Eire, Paula y yo nos conocimos hilvanando guirnaldas de flores para la boda de Piporot, el dios. Las pruebas para acceder al puesto eran extremadamente difíciles y requería gran arte, conocimiento y disciplina superarlas. El premio era también grande, cualquier deseo nos podía ser concedido.
Por las noches, todas las aspirantes al puesto dormíamos en una cabaña de paja, en hamacas. Siempre había tormentas fuera, pero los anfitriones se ocupaban de que ardiera un buen fuego, y nunca nos faltaran fruta fresca y agua. Durante el día el calor nos evaporaba. Hubo una chica que desapareció completamente en el charco de su propio sudor. La única que no perspiraba era Paula, porque de tan vieja y arrugada, no le quedaba nada por eliminar. Por las noches, mientras intentábamos dormir entre humedad y grillos, nos contábamos nuestros deseos. Fue así como nos conocimos, Eire, Paula y yo, que por entonces no teníamos estos nombres. Las otras aspirantes (en nuestro planeta sólo las mujeres pueden tocar flores porque al tocarlas los hombres, las flores se desintegran —hubo una de nosotras que era un hombre disfrazado y que engañó a todo el mundo, excepto a las flores; Piporot lo mandó quemar pues en nuestra constelación el disfraz es el máximo delito—), las otras aspirantes, decía, querían ganar el puesto para conseguir belleza, riqueza, un marido bello y rico, grandes mansiones, hijos varones. Nuestros deseos eran bien distintos (la necesidad hace la causa) y fue así como se inició la simpatía original. Paula había nacido vieja, siempre experimentó dolencias de vejez, voz quejumbrosa, falta de deseo sexual; su deseo por tanto, era poder vivir desde el principio una vida en espiral, que al ver su reflejo, los años la hubieran cambiado. Eire quería flotar, tenía una enfermedad en los huesos que no era maligna pero que le impedía moverse sin dolor y, por tanto, deseaba la ausencia de gravedad. Yo quería ser capaz de ahuyentar a mi conciencia con una palabra y dormir en paz, llevaba más de un año de insomnio.

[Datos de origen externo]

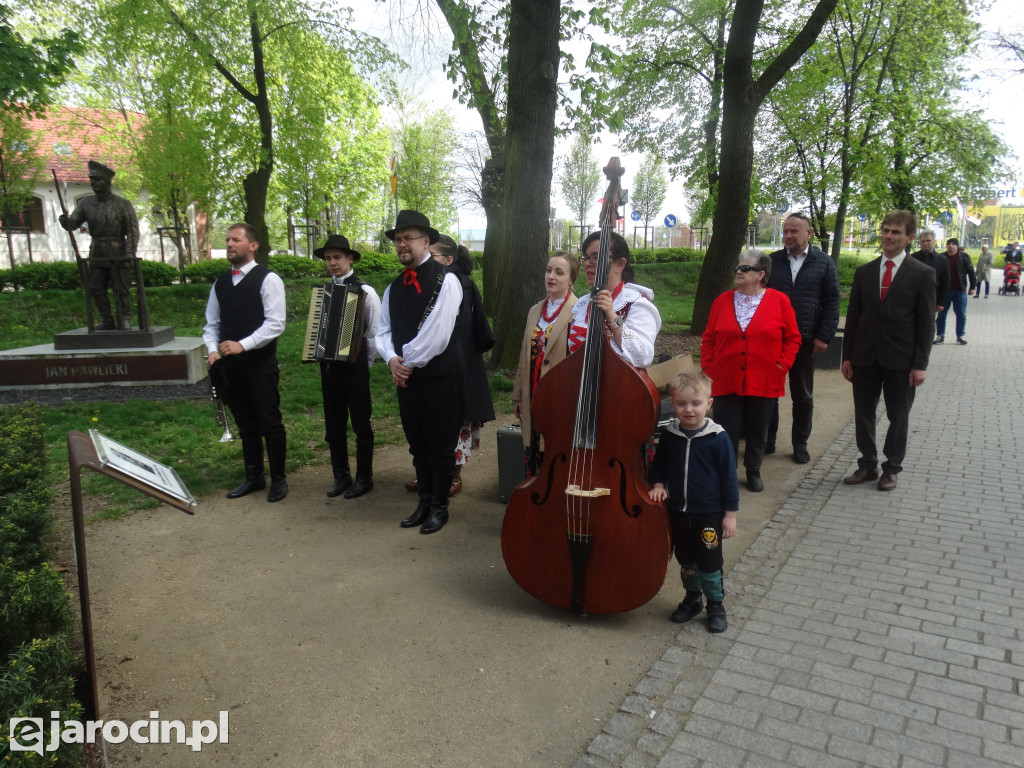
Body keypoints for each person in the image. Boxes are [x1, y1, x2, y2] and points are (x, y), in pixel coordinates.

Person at [375, 210, 464, 535]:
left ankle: (439, 508)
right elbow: (383, 331)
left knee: (440, 446)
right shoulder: (393, 287)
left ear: (426, 242)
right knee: (418, 445)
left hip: (440, 379)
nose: (402, 244)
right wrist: (390, 359)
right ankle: (424, 502)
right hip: (407, 379)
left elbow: (436, 335)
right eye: (398, 239)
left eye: (408, 238)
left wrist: (405, 363)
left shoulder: (447, 280)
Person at [841, 210, 935, 491]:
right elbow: (853, 317)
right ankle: (867, 465)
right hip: (865, 357)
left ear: (909, 238)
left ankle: (891, 468)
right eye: (885, 230)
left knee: (899, 417)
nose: (888, 236)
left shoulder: (922, 274)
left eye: (895, 232)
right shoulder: (865, 272)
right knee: (863, 414)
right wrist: (847, 356)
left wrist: (920, 365)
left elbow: (926, 323)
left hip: (901, 360)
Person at [700, 250, 801, 493]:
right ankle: (727, 472)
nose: (739, 271)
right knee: (726, 428)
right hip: (725, 376)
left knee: (758, 428)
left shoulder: (779, 301)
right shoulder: (722, 300)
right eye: (738, 267)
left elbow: (793, 339)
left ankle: (753, 470)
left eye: (745, 268)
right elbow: (708, 338)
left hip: (765, 377)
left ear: (760, 274)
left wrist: (781, 365)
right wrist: (708, 367)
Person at [203, 223, 288, 502]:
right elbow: (211, 324)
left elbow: (275, 324)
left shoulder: (269, 279)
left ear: (253, 246)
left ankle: (279, 479)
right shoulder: (221, 283)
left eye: (236, 240)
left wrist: (243, 344)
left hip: (260, 365)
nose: (229, 244)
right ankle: (254, 477)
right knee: (245, 424)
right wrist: (212, 349)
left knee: (270, 422)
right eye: (227, 239)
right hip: (230, 367)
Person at [647, 371, 738, 633]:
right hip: (678, 511)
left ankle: (715, 605)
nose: (688, 410)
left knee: (709, 561)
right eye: (681, 403)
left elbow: (729, 479)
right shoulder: (670, 435)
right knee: (686, 559)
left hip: (709, 513)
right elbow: (660, 465)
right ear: (673, 403)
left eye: (696, 403)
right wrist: (658, 485)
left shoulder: (718, 438)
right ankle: (692, 598)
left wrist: (730, 515)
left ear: (708, 404)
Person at [404, 235, 494, 495]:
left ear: (448, 260)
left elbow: (460, 333)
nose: (426, 259)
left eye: (432, 255)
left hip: (457, 365)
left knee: (455, 421)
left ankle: (453, 475)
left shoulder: (459, 284)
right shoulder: (427, 281)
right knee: (429, 421)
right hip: (430, 365)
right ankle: (428, 473)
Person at [766, 212, 840, 465]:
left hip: (805, 341)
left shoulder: (824, 262)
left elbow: (832, 301)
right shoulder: (772, 261)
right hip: (774, 340)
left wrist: (824, 336)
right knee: (769, 394)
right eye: (785, 231)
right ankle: (767, 440)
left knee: (803, 395)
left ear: (808, 233)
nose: (788, 236)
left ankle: (800, 444)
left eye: (794, 231)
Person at [313, 234, 380, 500]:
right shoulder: (324, 292)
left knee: (361, 424)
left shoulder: (366, 291)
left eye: (337, 257)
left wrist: (365, 364)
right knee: (333, 424)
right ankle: (341, 475)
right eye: (328, 258)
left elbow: (375, 333)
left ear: (350, 258)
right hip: (329, 370)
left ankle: (365, 477)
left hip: (355, 369)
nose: (332, 263)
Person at [512, 252, 579, 474]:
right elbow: (524, 355)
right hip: (532, 391)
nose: (551, 276)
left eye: (559, 272)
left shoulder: (579, 312)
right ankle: (534, 490)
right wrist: (519, 395)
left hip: (559, 394)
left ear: (571, 279)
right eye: (549, 270)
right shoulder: (535, 310)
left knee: (555, 450)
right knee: (533, 445)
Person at [58, 160, 140, 330]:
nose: (93, 183)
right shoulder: (86, 203)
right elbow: (73, 224)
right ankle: (106, 319)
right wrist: (66, 221)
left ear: (107, 181)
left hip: (118, 252)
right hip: (97, 252)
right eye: (91, 179)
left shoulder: (123, 204)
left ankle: (124, 317)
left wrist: (129, 254)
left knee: (121, 289)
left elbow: (132, 232)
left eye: (97, 179)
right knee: (95, 287)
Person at [568, 231, 661, 367]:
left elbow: (644, 357)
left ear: (620, 264)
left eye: (595, 257)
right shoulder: (581, 304)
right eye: (586, 258)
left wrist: (612, 318)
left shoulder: (636, 304)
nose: (587, 264)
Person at [934, 237, 976, 345]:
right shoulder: (941, 257)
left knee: (961, 314)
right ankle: (940, 335)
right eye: (949, 244)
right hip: (944, 291)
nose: (951, 246)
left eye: (953, 244)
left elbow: (971, 271)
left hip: (959, 290)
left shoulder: (964, 257)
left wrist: (972, 287)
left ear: (957, 246)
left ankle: (960, 336)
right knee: (941, 314)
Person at [909, 229, 949, 316]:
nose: (925, 243)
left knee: (928, 322)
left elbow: (945, 283)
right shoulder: (912, 258)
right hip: (914, 299)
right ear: (919, 243)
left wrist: (941, 302)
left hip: (932, 299)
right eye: (923, 241)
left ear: (934, 242)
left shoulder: (942, 260)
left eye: (928, 241)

Pronto nos dimos cuenta de que en el arte de hilvanar, lo que una tenía nos faltaba a las otras dos, y así, en las treinta y dos horas que quedaban para la exhibición final, nos empleamos a fondo en compartir nuestro saber y habilidad.
En la hora señalada, nuestras guirnaldas fueron tan perfectas, que Piporot las convirtió en indestructibles y desde entonces son el emblema de nuestra bandera. Pero como siempre hay un revés, en el momento de las nupcias, Gegenuber, la novia, tuvo un ataque de alergia ante el precioso motivo floral y condenó a quien las hubiera construido al destierro. Siendo Gegenuber también diosa, poco podía hacer Piporot para protegernos, salvo ser magnánimo y desterrarnos a un planeta amable.
Así que aquí estamos, Paula, poco a poco viviendo ciclos y descubriendo el amor, Eire flotando, en total ausencia de dolor, y yo durmiendo en absoluta paz, que tal como las cosas se están poniendo en este planeta, reniego de mi permiso de residencia a cambio de que nadie venga a pedirme responsabilidad.